(Records drawn from a dataset)
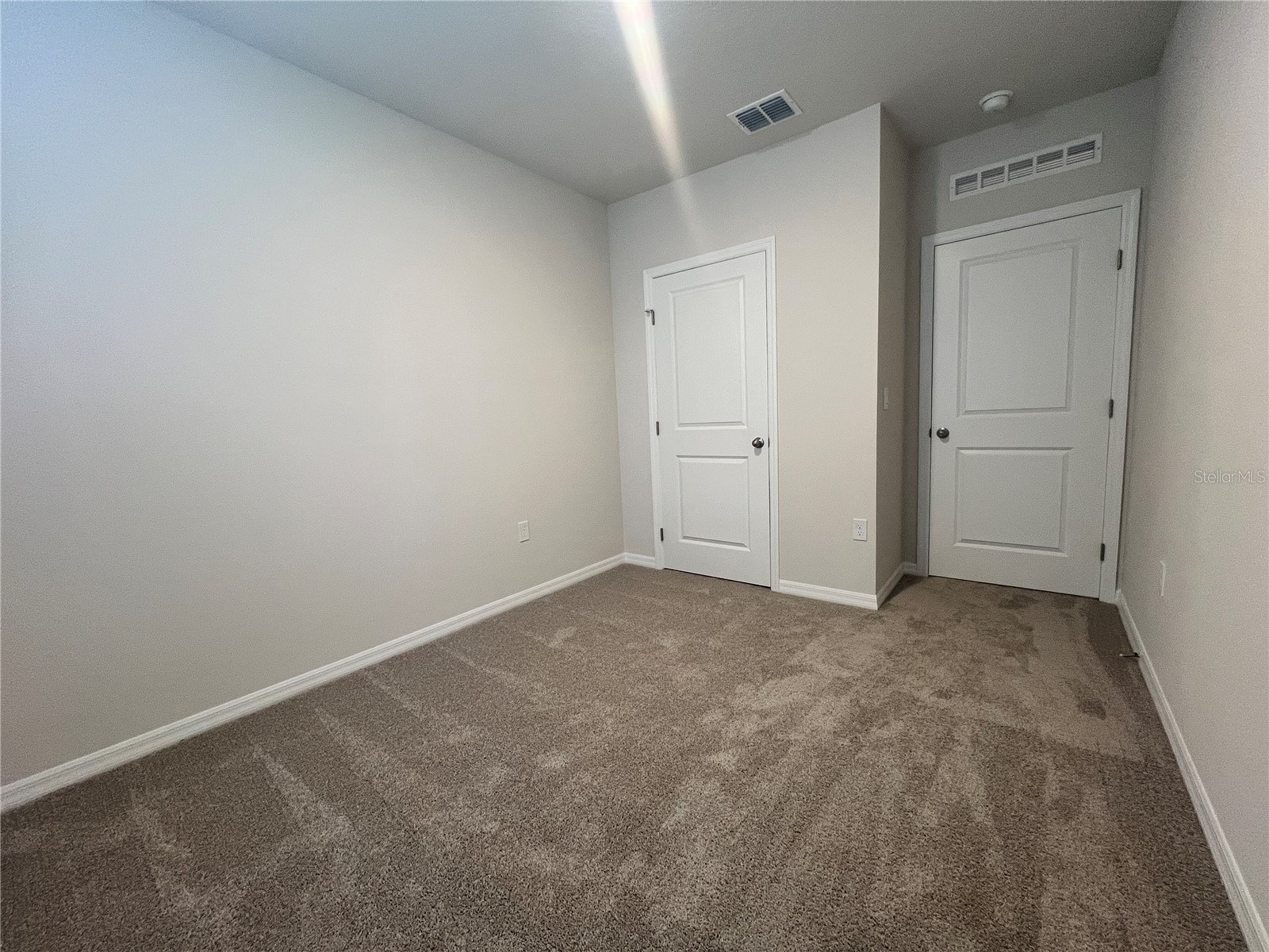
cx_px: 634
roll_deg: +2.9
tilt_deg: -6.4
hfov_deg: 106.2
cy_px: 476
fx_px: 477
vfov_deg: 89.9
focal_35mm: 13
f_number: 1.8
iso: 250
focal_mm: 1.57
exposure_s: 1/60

--

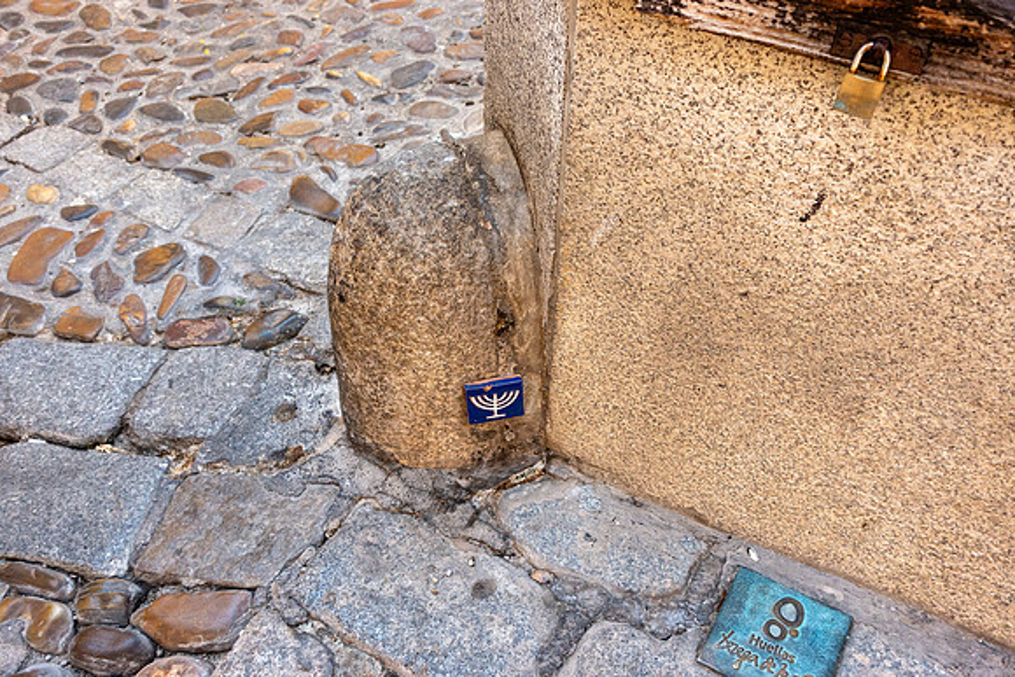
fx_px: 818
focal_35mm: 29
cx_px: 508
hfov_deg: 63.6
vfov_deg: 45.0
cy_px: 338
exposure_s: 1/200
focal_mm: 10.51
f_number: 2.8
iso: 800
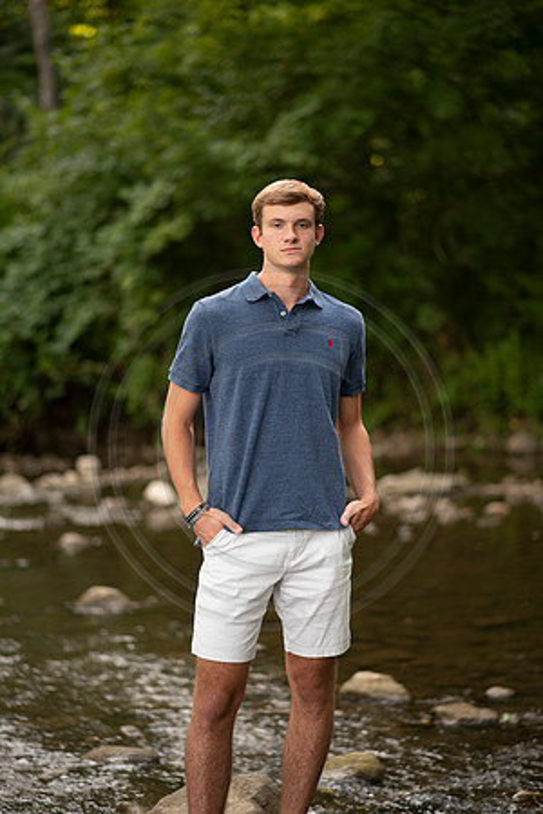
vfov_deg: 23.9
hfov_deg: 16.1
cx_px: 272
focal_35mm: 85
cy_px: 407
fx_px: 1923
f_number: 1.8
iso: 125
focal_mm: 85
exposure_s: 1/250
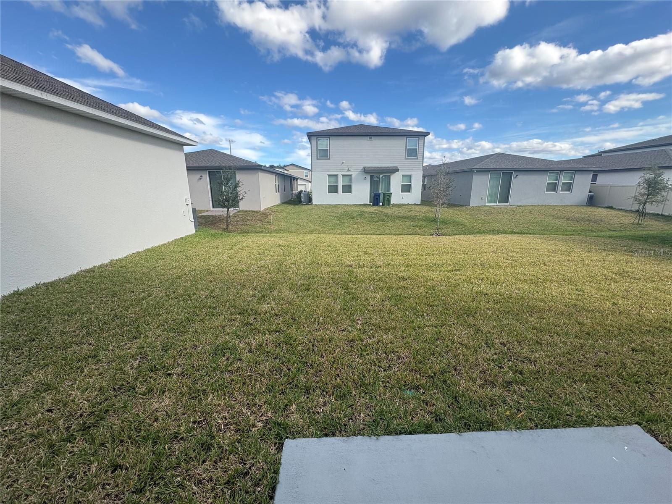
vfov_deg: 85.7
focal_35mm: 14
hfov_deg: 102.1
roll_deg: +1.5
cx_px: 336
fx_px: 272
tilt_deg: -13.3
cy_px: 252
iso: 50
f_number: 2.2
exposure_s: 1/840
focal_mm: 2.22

---

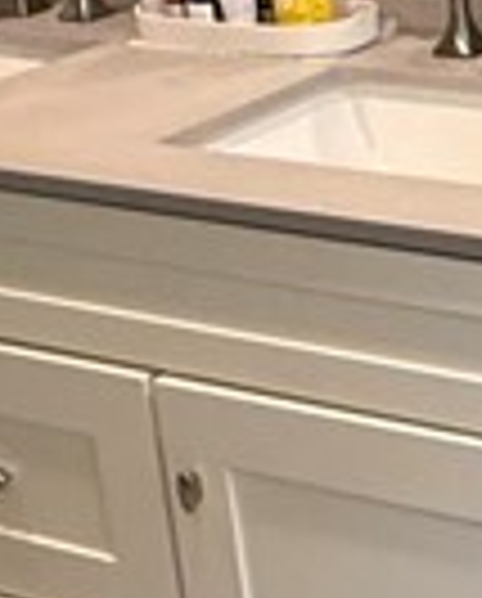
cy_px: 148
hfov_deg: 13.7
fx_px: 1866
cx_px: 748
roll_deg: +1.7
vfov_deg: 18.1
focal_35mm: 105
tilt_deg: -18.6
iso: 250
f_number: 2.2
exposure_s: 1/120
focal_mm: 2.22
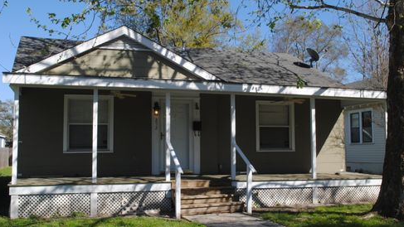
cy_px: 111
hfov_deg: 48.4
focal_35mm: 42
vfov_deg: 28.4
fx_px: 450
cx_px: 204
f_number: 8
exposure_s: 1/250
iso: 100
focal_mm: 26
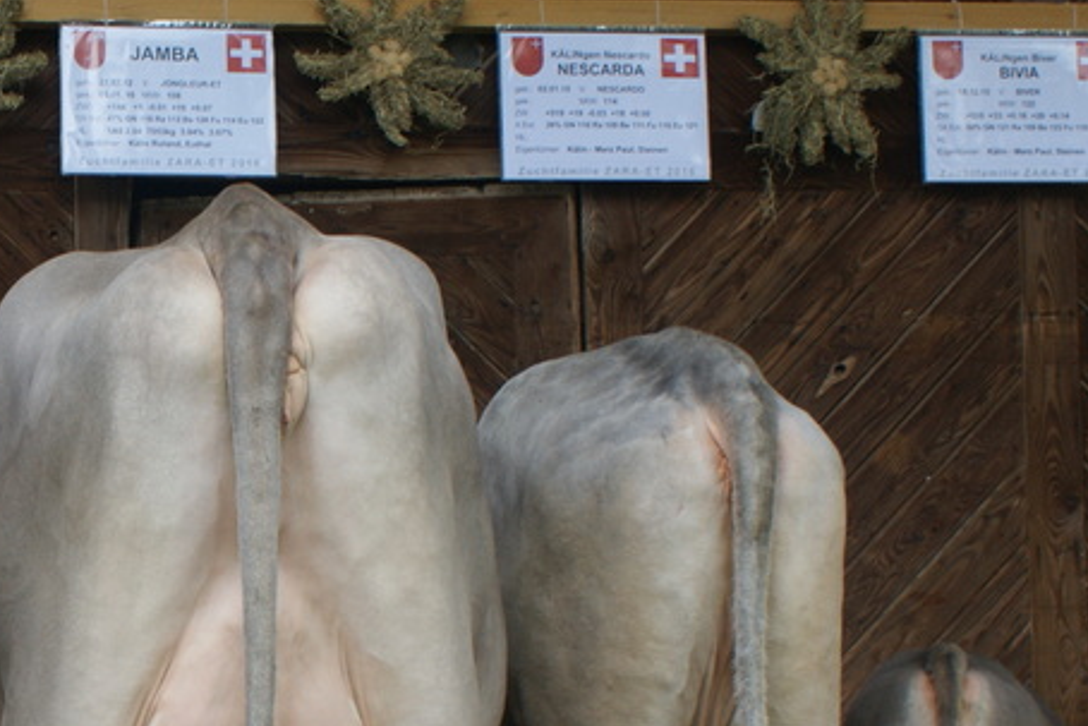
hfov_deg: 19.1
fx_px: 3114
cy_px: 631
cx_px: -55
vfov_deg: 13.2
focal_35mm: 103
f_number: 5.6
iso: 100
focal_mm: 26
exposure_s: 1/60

- _EXERCISE_
Using the data above, retype exactly the lines from the line with "hfov_deg: 13.7" to the line with "hfov_deg: 19.1", inclusive. No pictures and nothing else.

- _ANSWER TO THE EXERCISE_
hfov_deg: 13.7
fx_px: 1866
cx_px: 748
roll_deg: +1.7
vfov_deg: 18.1
focal_35mm: 105
tilt_deg: -18.6
iso: 250
f_number: 2.2
exposure_s: 1/120
focal_mm: 2.22
cy_px: 111
hfov_deg: 48.4
focal_35mm: 42
vfov_deg: 28.4
fx_px: 450
cx_px: 204
f_number: 8
exposure_s: 1/250
iso: 100
focal_mm: 26
hfov_deg: 19.1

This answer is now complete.